Moze ktoś tu w Polsce zna kogoś, kto by Ci doradził? Są przecież udzielane darmowe porady prawne, ja bym coś atkiego poszukała. Szkoda, zebyś straciła to na co Ty także pracowałaś. Chyba ważne będzie, czy dom jest na kogoś zapisany. Kurcze, nie mam pojęcia, jak to wygląda na Islandii. Wiem, ze w Polsce małżonek, który opóscił dobrowolnie mieszkanie, może zostać nawet wymeldowany. Warunkiem jest, że osoba wymeldowująca udowodni, że ta druga osoba dobrowolnie opuściła mieszkanie i w nim nie przebywa. Tak więc pasowałoby sie wszystkiego dowiedzieć w tej kwestii, żebyś nie została an lodzie.
Masz rację, ze walczysz o swoją własność...ja bym nie odpusciła.
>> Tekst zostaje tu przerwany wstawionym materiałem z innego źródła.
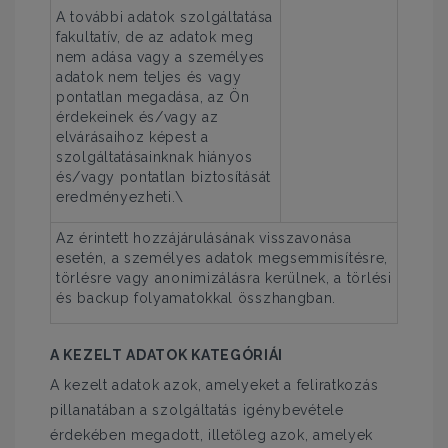
A további adatok szolgáltatása
fakultatív, de az adatok meg
nem adása vagy a személyes
adatok nem teljes és vagy
pontatlan megadása, az Ön
érdekeinek és/vagy az
elvárásaihoz képest a
szolgáltatásainknak hiányos
és/vagy pontatlan biztosítását
eredményezheti.\
Az érintett hozzájárulásának visszavonása
esetén, a személyes adatok megsemmisítésre,
törlésre vagy anonimizálásra kerülnek, a törlési
és backup folyamatokkal összhangban.
A KEZELT ADATOK KATEGÓRIÁI
A kezelt adatok azok, amelyeket a feliratkozás
pillanatában a szolgáltatás igénybevétele
érdekében megadott, illetőleg azok, amelyek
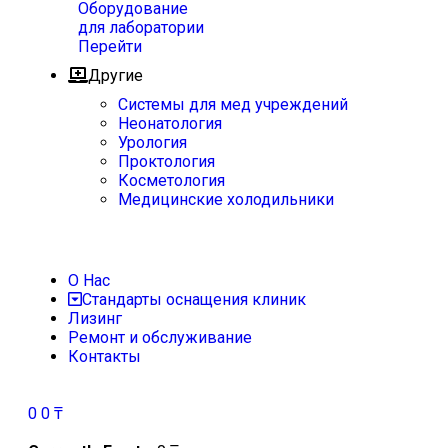
Оборудование
для лаборатории
Перейти
Другие
Системы для мед учреждений
Неонатология
Урология
Проктология
Косметология
Медицинские холодильники
О Нас
Стандарты оснащения клиник
Лизинг
Ремонт и обслуживание
Контакты
0
0
₸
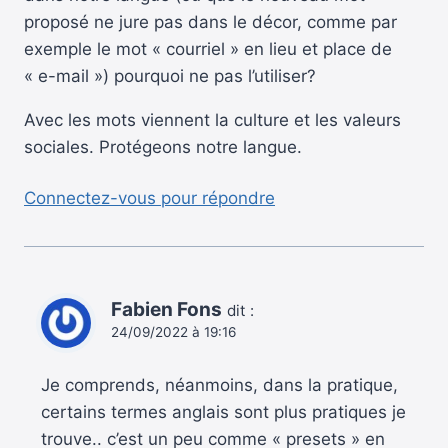
proposé ne jure pas dans le décor, comme par
exemple le mot « courriel » en lieu et place de
« e-mail ») pourquoi ne pas l’utiliser?
Avec les mots viennent la culture et les valeurs
sociales. Protégeons notre langue.
Connectez-vous pour répondre
Fabien Fons
dit :
24/09/2022 à 19:16
Je comprends, néanmoins, dans la pratique,
certains termes anglais sont plus pratiques je
trouve.. c’est un peu comme « presets » en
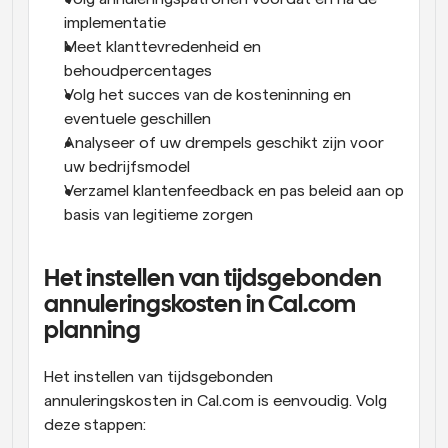
implementatie
Meet klanttevredenheid en 
behoudpercentages
Volg het succes van de kosteninning en 
eventuele geschillen
Analyseer of uw drempels geschikt zijn voor 
uw bedrijfsmodel
Verzamel klantenfeedback en pas beleid aan op 
basis van legitieme zorgen
Het instellen van tijdsgebonden 
annuleringskosten in Cal.com 
planning
Het instellen van tijdsgebonden 
annuleringskosten in Cal.com is eenvoudig. Volg 
deze stappen:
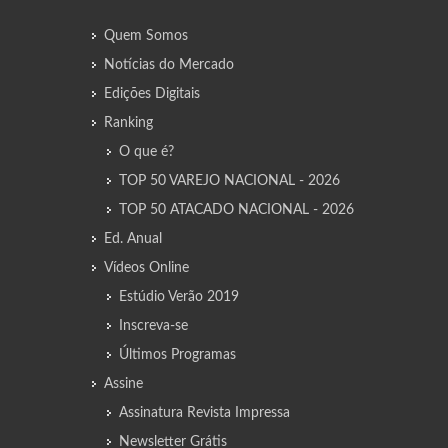
Quem Somos
Notícias do Mercado
Edições Digitais
Ranking
O que é?
TOP 50 VAREJO NACIONAL - 2026
TOP 50 ATACADO NACIONAL - 2026
Ed. Anual
Vídeos Online
Estúdio Verão 2019
Inscreva-se
Últimos Programas
Assine
Assinatura Revista Impressa
Newsletter Grátis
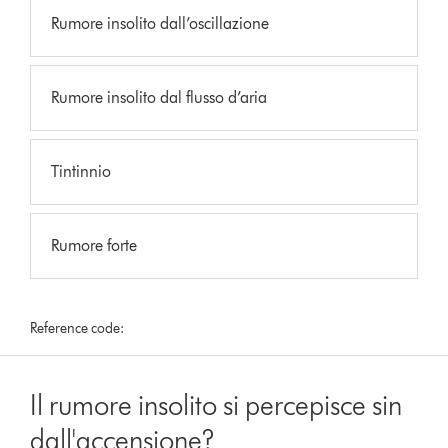
Rumore insolito dall’oscillazione
Rumore insolito dal flusso d’aria
Tintinnio
Rumore forte
Reference code:
Il rumore insolito si percepisce sin
dall'accensione?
Musisz mieć teraz dużo siły, zero załamania, walczysz o siebie i o dzieci. Powodzenia!
Pozdrawiam cieplutko!
Kochane dziewczyny. Ja zamknę ten wątek , bo on juz spełnił swoje zadanie. A poza tym trochę się boję. Dziś polazę do lekarza po środki na uspokojenie, bo te łzy teraz mi lecą niekontrolowanie. Bardzo mnie to dotatkowo denerwuje!!! Muszę się pochwalić, że decyzja już zapadła. Bo jeżeli ktoś jest bezwględny dla swojej kobity jak jest w ciąży, i jak karmi jego dziecko. To nie ma co liczyć na poprawę kiedykolwiek. Wczoraj se tak pomyślałam. Ja byłam jego jedynym przyjacielem to mnie poniżał,a mama najgorszym wrogiem to jej podlizywał się. To może jak ja będę wrogiem to też nie będzie mnie gnębił, tylko był inny. Tak czy tak bardzo wszystkie mi pomogłyście i za to was mocno ściskam . Proszę już nic nie piszcie tutaj. I jestem Wam bardzo wdzięczna. Będę miała dziś ciekawą lekturę, bo czytałam wszystko raczej wyrywkowo. Nie miałam sił i sposobności do tej pory.
Chcę tylko dopisać,że siostra wychowywała się u dziadków,bo w domu żadnej zmiany...
Szantaż,że spali dom...Zastawił pułapkę sam na sobie-zginął tragicznie...
Teraz wraca tylko w snach...na szczęście...
Na prośbę założycielki zamykam wątek, mając nadzieję, że wkrótce się do nas odezwie z dobrymi wieściami.
Trzymamy kciuki i prosimy, abyś nie poddawała się.